In the data below, substitute "Practice Tests" for every occurrence of "Mock Tests" and leave everything else unchanged.
+++++
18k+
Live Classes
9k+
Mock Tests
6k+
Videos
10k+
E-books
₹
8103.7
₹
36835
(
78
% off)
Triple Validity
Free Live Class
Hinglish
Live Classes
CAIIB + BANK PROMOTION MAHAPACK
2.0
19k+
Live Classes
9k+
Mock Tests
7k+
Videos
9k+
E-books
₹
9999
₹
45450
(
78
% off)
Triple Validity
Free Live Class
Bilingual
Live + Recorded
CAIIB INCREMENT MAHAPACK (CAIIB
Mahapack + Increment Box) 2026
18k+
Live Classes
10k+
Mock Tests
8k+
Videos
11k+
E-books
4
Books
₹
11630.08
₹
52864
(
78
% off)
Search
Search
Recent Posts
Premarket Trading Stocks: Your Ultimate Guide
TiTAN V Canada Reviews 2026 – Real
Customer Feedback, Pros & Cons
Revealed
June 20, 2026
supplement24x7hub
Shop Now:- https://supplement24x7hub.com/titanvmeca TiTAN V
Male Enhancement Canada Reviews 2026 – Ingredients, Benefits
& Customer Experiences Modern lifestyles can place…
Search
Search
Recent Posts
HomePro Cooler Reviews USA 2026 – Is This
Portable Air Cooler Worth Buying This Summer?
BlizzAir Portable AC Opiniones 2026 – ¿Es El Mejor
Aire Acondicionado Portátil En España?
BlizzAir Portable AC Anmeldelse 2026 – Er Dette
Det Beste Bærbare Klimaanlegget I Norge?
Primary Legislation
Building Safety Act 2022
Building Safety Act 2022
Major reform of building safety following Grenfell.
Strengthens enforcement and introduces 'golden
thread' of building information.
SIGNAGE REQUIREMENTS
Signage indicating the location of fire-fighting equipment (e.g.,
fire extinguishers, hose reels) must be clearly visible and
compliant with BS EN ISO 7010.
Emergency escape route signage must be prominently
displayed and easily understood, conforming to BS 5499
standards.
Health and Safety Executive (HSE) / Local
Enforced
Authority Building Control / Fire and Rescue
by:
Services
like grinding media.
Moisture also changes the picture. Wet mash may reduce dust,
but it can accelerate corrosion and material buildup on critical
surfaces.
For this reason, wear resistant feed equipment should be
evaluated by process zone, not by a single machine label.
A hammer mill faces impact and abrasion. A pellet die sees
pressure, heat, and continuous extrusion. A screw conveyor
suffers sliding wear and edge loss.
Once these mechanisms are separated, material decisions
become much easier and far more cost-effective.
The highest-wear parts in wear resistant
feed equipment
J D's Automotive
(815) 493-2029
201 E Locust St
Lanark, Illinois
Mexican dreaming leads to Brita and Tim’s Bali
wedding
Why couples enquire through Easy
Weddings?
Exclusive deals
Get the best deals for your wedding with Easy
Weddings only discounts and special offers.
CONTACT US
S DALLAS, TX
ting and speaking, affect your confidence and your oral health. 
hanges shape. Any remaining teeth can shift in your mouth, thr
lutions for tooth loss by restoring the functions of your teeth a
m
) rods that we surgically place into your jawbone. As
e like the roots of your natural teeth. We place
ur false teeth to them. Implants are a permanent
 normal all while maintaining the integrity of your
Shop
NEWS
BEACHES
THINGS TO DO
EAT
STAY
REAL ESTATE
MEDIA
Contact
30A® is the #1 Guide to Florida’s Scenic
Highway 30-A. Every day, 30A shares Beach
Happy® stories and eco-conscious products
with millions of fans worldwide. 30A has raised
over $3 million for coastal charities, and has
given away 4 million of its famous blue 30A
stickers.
+++++
- _EXERCISE ANSWER_
18k+
Live Classes
9k+
Practice Tests
6k+
Videos
10k+
E-books
₹
8103.7
₹
36835
(
78
% off)
Triple Validity
Free Live Class
Hinglish
Live Classes
CAIIB + BANK PROMOTION MAHAPACK
2.0
19k+
Live Classes
9k+
Practice Tests
7k+
Videos
9k+
E-books
₹
9999
₹
45450
(
78
% off)
Triple Validity
Free Live Class
Bilingual
Live + Recorded
CAIIB INCREMENT MAHAPACK (CAIIB
Mahapack + Increment Box) 2026
18k+
Live Classes
10k+
Practice Tests
8k+
Videos
11k+
E-books
4
Books
₹
11630.08
₹
52864
(
78
% off)
Search
Search
Recent Posts
Premarket Trading Stocks: Your Ultimate Guide
TiTAN V Canada Reviews 2026 – Real
Customer Feedback, Pros & Cons
Revealed
June 20, 2026
supplement24x7hub
Shop Now:- https://supplement24x7hub.com/titanvmeca TiTAN V
Male Enhancement Canada Reviews 2026 – Ingredients, Benefits
& Customer Experiences Modern lifestyles can place…
Search
Search
Recent Posts
HomePro Cooler Reviews USA 2026 – Is This
Portable Air Cooler Worth Buying This Summer?
BlizzAir Portable AC Opiniones 2026 – ¿Es El Mejor
Aire Acondicionado Portátil En España?
BlizzAir Portable AC Anmeldelse 2026 – Er Dette
Det Beste Bærbare Klimaanlegget I Norge?
Primary Legislation
Building Safety Act 2022
Building Safety Act 2022
Major reform of building safety following Grenfell.
Strengthens enforcement and introduces 'golden
thread' of building information.
SIGNAGE REQUIREMENTS
Signage indicating the location of fire-fighting equipment (e.g.,
fire extinguishers, hose reels) must be clearly visible and
compliant with BS EN ISO 7010.
Emergency escape route signage must be prominently
displayed and easily understood, conforming to BS 5499
standards.
Health and Safety Executive (HSE) / Local
Enforced
Authority Building Control / Fire and Rescue
by:
Services
like grinding media.
Moisture also changes the picture. Wet mash may reduce dust,
but it can accelerate corrosion and material buildup on critical
surfaces.
For this reason, wear resistant feed equipment should be
evaluated by process zone, not by a single machine label.
A hammer mill faces impact and abrasion. A pellet die sees
pressure, heat, and continuous extrusion. A screw conveyor
suffers sliding wear and edge loss.
Once these mechanisms are separated, material decisions
become much easier and far more cost-effective.
The highest-wear parts in wear resistant
feed equipment
J D's Automotive
(815) 493-2029
201 E Locust St
Lanark, Illinois
Mexican dreaming leads to Brita and Tim’s Bali
wedding
Why couples enquire through Easy
Weddings?
Exclusive deals
Get the best deals for your wedding with Easy
Weddings only discounts and special offers.
CONTACT US
S DALLAS, TX
ting and speaking, affect your confidence and your oral health. 
hanges shape. Any remaining teeth can shift in your mouth, thr
lutions for tooth loss by restoring the functions of your teeth a
m
) rods that we surgically place into your jawbone. As
e like the roots of your natural teeth. We place
ur false teeth to them. Implants are a permanent
 normal all while maintaining the integrity of your
Shop
NEWS
BEACHES
THINGS TO DO
EAT
STAY
REAL ESTATE
MEDIA
Contact
30A® is the #1 Guide to Florida’s Scenic
Highway 30-A. Every day, 30A shares Beach
Happy® stories and eco-conscious products
with millions of fans worldwide. 30A has raised
over $3 million for coastal charities, and has
given away 4 million of its famous blue 30A
stickers.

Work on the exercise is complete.